# [TO DO]
Using the data that follows, say how many lines contain the word "wire", giving the number by itself.

[RECORDS — start]

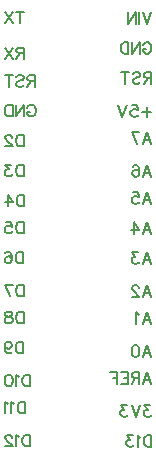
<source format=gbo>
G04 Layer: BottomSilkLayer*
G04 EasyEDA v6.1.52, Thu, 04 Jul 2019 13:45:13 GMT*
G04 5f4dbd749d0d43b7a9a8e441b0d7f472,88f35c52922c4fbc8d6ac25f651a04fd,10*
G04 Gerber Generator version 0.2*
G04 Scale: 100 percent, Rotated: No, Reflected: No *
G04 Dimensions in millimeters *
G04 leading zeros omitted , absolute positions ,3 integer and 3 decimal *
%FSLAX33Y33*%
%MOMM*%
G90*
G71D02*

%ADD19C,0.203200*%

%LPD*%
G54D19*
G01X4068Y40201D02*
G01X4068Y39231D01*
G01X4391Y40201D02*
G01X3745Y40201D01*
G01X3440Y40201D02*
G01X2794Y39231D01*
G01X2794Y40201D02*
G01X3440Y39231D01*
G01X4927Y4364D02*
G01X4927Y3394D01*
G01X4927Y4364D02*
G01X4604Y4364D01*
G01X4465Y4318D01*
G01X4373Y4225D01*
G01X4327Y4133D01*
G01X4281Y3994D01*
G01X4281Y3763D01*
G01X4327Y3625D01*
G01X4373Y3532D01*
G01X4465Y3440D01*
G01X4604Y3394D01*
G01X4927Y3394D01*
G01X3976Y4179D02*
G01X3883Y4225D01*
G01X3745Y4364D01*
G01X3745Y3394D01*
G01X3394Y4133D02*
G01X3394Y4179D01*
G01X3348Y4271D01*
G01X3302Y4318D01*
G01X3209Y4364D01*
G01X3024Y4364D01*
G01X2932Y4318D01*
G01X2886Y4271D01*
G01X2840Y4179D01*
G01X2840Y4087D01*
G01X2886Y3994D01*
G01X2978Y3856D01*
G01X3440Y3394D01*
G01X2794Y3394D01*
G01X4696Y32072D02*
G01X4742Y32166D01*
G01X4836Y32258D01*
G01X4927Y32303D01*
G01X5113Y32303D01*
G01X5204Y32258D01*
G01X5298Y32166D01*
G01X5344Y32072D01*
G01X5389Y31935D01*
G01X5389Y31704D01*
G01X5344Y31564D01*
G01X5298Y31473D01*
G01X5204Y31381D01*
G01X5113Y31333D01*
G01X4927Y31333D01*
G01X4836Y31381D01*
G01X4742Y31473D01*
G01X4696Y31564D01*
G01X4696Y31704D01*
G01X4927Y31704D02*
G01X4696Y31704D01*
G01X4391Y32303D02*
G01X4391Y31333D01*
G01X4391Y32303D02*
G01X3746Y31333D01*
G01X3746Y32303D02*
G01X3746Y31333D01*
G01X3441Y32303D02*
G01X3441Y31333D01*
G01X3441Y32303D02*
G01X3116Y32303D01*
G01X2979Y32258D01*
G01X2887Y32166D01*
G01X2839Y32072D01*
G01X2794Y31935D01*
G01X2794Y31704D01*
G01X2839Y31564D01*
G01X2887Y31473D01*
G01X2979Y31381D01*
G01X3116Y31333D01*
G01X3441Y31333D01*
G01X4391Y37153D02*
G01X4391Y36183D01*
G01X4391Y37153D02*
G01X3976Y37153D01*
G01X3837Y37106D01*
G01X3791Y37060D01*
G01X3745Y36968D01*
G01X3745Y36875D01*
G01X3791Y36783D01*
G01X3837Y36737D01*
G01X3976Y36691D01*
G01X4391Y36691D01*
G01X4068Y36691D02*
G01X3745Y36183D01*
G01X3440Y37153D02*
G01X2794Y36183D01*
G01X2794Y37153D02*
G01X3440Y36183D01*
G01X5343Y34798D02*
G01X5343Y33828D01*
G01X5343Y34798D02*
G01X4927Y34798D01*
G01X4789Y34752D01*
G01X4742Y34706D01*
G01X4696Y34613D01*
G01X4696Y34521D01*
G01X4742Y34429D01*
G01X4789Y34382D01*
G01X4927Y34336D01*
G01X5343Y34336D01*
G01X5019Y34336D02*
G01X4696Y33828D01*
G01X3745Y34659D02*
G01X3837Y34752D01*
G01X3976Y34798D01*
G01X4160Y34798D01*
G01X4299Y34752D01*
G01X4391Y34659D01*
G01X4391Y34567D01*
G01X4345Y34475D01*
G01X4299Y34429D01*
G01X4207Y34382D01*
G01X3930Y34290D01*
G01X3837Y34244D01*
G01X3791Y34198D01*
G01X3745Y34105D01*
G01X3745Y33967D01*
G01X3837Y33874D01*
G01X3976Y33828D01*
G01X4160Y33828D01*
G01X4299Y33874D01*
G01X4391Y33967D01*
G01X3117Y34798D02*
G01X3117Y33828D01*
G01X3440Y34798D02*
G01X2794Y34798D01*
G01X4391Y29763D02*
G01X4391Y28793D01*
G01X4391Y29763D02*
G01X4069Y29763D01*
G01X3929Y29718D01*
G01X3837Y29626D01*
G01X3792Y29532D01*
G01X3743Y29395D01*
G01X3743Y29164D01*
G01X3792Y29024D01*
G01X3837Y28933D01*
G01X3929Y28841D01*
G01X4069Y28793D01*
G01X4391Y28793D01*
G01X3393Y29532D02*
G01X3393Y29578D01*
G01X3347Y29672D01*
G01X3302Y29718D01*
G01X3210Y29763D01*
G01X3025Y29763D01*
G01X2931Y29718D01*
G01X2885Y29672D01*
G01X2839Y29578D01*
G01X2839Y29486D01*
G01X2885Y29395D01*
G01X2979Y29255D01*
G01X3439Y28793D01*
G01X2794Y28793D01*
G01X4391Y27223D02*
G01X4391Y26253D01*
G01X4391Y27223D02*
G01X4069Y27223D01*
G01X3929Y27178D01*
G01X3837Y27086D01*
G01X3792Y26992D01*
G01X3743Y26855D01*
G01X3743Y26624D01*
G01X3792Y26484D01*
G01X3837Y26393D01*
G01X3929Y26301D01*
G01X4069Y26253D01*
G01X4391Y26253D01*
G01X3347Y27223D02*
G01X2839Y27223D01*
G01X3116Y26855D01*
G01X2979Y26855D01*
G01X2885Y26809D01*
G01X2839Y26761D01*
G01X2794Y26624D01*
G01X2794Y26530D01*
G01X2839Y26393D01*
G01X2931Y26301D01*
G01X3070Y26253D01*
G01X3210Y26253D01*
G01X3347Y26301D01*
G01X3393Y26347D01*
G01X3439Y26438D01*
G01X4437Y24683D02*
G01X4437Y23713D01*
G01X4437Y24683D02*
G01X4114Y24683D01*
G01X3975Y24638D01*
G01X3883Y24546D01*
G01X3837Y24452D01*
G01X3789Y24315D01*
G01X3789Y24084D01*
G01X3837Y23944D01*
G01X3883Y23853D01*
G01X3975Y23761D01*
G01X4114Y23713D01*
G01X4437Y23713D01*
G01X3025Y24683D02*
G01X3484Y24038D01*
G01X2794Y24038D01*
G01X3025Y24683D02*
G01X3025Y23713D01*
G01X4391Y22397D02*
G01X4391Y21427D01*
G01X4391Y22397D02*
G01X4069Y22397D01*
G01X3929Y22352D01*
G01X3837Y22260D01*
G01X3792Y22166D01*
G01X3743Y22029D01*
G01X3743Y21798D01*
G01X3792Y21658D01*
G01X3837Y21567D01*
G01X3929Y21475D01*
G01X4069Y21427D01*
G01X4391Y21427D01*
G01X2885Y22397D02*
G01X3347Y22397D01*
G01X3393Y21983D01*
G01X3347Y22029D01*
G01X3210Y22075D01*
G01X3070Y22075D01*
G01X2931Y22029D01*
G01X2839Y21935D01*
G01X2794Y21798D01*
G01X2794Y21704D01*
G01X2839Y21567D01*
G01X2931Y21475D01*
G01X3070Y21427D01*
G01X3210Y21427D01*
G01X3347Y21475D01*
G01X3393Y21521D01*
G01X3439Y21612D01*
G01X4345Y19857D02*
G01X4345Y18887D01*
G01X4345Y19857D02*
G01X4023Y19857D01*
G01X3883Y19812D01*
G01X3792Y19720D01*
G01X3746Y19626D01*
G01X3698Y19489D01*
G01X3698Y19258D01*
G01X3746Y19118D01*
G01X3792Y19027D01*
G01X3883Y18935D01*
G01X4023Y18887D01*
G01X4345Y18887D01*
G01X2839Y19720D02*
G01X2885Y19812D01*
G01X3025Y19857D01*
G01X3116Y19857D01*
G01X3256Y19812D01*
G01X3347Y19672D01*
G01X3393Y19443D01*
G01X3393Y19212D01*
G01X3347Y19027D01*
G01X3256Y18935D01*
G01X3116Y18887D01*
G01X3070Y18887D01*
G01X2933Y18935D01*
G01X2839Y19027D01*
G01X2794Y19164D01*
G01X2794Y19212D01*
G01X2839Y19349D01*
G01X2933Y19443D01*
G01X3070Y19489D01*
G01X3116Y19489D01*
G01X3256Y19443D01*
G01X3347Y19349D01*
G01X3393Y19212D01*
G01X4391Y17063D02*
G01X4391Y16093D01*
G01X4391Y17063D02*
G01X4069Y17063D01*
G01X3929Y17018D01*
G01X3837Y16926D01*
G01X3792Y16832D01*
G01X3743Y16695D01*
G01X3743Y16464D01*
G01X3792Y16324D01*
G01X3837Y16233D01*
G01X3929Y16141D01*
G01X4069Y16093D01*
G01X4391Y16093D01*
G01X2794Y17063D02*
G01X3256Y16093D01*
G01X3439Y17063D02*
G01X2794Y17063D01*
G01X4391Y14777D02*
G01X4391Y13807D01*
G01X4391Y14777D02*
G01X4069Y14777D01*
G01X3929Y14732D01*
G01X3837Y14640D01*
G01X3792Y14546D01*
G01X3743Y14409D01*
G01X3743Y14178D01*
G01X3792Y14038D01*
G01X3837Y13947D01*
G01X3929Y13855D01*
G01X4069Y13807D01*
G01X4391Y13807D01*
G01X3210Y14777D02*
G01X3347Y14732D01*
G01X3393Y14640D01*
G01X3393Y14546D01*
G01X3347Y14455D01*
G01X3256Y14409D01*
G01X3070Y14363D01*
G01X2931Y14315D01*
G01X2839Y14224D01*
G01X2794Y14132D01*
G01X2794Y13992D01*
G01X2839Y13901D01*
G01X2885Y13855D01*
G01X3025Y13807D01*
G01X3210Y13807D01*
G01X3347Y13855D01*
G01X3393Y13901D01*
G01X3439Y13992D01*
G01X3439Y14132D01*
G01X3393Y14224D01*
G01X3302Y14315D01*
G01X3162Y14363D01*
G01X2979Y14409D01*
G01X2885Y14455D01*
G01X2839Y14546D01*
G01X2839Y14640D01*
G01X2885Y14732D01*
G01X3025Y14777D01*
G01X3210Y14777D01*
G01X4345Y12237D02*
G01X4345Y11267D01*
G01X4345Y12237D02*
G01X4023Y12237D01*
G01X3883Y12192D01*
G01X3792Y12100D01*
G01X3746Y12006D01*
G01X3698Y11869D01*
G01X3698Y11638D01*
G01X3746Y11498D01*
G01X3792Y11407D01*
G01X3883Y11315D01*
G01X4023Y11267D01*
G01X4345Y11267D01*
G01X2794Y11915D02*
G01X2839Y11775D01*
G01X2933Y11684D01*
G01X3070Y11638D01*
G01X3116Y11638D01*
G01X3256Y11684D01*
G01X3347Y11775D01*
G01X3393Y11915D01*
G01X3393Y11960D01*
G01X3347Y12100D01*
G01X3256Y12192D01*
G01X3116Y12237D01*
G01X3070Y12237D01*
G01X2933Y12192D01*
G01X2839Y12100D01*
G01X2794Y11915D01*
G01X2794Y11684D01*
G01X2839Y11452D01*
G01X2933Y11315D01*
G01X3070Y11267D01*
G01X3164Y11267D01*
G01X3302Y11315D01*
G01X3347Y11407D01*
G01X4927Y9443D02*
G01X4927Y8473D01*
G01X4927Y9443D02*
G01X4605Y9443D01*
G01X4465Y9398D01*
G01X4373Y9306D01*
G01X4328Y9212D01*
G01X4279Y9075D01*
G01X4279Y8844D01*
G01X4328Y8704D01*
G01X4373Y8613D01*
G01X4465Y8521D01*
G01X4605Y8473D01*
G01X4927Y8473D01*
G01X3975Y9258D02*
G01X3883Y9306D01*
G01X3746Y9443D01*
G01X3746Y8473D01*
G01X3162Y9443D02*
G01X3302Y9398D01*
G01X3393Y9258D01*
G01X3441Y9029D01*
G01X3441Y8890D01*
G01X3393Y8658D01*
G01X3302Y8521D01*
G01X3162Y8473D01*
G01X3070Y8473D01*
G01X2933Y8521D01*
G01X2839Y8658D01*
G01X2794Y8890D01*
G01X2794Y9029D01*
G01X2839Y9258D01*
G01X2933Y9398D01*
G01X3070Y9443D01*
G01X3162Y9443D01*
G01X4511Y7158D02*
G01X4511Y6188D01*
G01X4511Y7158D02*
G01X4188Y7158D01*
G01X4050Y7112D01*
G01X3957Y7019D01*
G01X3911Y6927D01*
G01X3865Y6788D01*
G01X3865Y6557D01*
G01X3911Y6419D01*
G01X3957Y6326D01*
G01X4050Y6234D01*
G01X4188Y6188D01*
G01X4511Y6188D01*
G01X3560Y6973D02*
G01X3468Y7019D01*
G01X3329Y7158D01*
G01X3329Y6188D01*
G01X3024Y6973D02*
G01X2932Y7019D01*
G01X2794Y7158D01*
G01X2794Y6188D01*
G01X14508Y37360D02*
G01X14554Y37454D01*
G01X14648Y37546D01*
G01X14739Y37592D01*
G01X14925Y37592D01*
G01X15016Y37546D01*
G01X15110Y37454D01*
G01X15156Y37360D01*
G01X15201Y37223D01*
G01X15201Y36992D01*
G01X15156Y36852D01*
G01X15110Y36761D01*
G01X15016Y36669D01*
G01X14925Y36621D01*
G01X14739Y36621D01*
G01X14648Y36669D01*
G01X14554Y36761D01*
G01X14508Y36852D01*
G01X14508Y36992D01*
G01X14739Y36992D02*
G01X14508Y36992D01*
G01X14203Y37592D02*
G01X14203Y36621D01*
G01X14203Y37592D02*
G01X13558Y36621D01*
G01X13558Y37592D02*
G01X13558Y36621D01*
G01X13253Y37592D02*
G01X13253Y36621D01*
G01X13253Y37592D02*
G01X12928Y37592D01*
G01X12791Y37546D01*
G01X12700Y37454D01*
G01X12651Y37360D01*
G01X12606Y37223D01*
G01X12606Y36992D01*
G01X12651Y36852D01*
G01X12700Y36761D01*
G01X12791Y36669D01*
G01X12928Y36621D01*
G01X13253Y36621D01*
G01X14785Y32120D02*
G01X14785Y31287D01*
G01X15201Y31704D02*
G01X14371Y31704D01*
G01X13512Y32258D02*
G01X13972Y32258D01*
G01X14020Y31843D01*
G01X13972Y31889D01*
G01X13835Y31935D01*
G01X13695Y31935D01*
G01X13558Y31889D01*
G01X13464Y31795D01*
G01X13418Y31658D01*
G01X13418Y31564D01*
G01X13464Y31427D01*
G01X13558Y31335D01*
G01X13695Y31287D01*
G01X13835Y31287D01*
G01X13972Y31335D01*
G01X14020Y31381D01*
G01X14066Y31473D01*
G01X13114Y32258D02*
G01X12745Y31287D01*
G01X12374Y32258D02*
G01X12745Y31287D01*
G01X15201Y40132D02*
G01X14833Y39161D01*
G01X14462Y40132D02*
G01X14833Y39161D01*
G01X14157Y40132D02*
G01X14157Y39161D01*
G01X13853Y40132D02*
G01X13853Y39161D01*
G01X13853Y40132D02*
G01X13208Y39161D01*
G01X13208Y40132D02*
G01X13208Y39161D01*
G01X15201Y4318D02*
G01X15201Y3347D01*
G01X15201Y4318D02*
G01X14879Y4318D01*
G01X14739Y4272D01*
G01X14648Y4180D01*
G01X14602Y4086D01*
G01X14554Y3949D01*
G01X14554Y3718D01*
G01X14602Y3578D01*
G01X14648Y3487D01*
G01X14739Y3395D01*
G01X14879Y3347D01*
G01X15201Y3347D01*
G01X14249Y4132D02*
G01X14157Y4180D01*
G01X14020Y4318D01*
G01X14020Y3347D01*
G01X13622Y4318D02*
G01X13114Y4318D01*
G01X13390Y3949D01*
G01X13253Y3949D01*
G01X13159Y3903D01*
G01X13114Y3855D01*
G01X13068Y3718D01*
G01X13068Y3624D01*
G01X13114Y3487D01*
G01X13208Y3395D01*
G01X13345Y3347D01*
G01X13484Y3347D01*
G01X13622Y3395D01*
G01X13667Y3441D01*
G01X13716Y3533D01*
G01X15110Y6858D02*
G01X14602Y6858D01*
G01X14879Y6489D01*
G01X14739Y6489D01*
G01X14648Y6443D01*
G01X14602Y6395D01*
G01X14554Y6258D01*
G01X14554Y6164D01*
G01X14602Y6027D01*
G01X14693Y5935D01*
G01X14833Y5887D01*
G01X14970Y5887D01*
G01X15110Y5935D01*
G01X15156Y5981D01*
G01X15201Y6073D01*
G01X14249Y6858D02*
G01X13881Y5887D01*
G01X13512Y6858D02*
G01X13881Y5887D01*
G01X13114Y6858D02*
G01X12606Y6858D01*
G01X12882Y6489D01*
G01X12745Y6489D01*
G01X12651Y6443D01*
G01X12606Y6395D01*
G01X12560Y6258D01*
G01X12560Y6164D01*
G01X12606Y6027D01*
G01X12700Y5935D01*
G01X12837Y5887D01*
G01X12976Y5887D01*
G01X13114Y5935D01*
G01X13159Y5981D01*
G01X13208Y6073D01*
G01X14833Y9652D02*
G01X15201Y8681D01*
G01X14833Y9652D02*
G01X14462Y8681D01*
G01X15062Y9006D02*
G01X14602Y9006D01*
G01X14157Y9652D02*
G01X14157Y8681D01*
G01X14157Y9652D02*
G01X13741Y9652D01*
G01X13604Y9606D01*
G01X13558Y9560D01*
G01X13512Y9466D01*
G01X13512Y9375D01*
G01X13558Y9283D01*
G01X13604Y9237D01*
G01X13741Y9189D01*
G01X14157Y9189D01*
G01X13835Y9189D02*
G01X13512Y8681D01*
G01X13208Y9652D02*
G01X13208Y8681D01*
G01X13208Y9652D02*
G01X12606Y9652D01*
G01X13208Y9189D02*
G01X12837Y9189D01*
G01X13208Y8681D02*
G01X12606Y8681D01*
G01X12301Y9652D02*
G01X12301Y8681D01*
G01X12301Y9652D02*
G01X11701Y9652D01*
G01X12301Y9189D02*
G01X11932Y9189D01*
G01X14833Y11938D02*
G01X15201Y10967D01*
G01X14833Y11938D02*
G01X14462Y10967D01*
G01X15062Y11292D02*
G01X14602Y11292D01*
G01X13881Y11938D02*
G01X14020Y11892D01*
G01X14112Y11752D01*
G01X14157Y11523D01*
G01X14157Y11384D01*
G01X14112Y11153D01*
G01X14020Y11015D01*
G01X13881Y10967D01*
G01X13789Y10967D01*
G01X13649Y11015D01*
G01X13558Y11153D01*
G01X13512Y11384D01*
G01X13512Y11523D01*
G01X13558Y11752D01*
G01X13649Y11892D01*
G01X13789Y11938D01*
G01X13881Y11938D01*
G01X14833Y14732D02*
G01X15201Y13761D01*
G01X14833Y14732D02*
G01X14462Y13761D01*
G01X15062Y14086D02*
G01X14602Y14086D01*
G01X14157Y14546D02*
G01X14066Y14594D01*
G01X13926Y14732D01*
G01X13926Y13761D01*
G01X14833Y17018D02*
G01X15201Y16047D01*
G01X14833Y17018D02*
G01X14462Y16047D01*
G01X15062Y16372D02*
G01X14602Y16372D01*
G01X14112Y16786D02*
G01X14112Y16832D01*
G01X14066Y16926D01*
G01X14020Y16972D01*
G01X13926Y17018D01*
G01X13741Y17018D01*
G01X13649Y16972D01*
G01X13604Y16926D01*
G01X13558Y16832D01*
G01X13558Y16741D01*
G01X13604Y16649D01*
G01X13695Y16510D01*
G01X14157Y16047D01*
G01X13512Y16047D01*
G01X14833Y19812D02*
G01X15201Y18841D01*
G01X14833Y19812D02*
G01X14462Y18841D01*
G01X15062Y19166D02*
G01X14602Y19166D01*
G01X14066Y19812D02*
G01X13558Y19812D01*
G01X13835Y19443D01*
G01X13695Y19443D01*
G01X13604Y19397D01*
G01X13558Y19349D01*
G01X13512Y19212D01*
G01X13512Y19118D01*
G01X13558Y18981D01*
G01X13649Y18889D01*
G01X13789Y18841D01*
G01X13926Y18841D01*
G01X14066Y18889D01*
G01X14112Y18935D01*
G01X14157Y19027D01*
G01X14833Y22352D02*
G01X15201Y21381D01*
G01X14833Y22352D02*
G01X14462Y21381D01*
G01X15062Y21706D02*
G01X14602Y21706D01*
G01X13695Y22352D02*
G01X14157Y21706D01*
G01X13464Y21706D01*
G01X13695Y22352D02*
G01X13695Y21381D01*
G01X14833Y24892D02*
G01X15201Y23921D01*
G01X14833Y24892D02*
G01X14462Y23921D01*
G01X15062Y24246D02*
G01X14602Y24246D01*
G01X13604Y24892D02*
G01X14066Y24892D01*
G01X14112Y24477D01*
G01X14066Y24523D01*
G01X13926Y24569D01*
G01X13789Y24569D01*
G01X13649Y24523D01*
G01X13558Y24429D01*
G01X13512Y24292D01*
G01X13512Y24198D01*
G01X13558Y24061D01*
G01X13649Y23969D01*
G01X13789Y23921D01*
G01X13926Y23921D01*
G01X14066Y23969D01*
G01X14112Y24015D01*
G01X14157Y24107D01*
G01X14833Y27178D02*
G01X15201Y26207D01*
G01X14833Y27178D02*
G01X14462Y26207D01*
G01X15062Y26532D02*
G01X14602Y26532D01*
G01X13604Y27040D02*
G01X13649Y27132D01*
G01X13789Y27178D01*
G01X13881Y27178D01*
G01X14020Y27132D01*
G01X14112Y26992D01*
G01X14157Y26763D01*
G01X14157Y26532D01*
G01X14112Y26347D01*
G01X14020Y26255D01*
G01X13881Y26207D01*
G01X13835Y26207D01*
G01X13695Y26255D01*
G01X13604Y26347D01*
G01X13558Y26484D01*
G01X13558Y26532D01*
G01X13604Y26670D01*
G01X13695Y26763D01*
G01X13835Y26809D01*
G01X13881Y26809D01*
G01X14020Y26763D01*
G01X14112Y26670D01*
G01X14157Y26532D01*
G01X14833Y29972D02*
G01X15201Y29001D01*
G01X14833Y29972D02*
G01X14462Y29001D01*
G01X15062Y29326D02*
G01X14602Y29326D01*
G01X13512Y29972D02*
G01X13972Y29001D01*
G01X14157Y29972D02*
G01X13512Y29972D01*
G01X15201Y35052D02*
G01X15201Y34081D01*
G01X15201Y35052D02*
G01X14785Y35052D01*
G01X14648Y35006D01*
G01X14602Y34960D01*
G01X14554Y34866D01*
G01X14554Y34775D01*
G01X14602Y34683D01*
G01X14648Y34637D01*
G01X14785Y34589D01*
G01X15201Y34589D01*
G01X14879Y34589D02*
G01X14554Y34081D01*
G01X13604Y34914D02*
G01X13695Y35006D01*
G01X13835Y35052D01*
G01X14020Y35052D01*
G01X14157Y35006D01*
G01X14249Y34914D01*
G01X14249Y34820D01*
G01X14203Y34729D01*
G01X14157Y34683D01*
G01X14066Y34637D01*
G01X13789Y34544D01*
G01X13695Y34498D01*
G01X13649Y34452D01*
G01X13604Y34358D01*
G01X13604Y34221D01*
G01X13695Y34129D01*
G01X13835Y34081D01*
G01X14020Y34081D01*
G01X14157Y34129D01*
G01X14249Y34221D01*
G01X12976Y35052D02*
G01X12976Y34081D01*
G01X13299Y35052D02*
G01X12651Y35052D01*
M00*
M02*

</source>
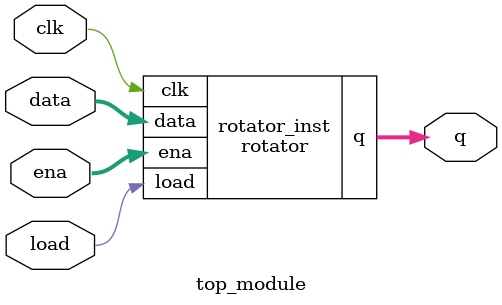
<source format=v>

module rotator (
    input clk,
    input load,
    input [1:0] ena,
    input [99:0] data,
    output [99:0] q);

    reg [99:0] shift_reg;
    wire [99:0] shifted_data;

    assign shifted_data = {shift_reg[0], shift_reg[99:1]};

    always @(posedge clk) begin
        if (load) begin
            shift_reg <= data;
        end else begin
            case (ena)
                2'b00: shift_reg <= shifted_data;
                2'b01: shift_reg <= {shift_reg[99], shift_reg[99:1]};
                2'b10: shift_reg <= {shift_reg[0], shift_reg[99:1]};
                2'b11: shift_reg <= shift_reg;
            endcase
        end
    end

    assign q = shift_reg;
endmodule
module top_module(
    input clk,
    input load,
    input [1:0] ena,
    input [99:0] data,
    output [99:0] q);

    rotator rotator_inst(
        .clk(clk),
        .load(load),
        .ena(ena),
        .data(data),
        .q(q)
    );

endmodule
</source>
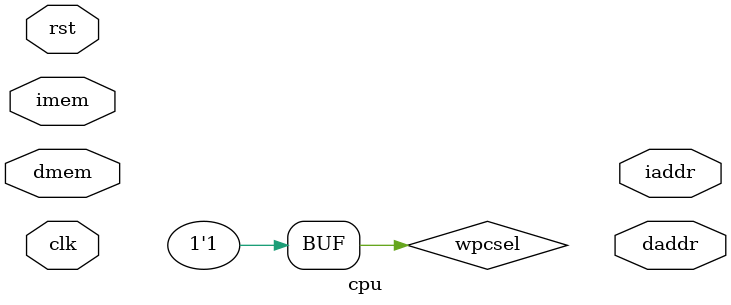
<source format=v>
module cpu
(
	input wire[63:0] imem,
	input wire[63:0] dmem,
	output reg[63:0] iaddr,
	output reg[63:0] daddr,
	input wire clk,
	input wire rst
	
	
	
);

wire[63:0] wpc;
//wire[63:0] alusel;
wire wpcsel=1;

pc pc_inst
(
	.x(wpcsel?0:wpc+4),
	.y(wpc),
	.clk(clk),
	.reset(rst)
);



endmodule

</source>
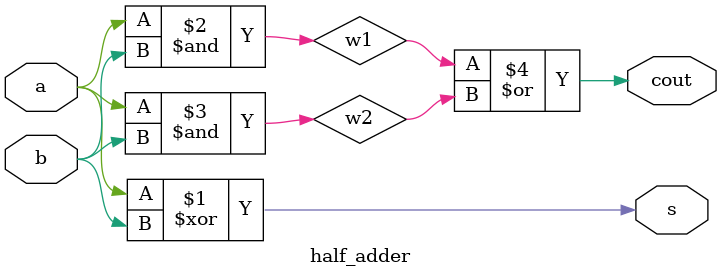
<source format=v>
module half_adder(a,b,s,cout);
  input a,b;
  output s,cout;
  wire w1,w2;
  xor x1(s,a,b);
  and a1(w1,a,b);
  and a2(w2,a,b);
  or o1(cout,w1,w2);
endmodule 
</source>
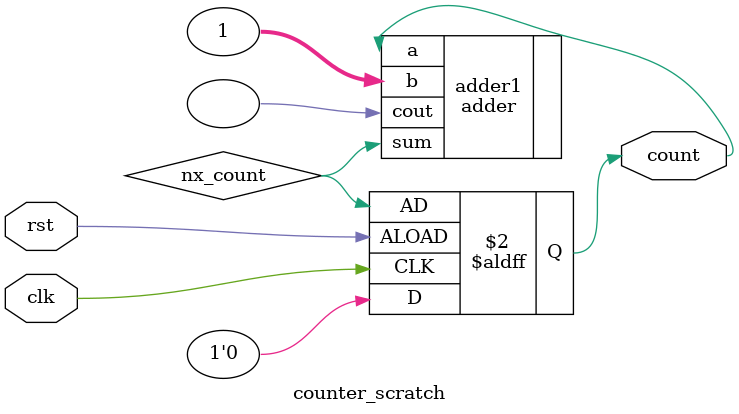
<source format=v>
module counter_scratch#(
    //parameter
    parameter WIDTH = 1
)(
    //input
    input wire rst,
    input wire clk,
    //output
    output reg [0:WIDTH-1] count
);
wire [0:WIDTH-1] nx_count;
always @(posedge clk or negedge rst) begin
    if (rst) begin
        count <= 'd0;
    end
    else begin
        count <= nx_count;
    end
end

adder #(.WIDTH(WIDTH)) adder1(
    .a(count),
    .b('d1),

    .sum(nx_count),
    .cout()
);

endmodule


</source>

[RECORDS — finish]

# [COMPLETED EXERCISE]
12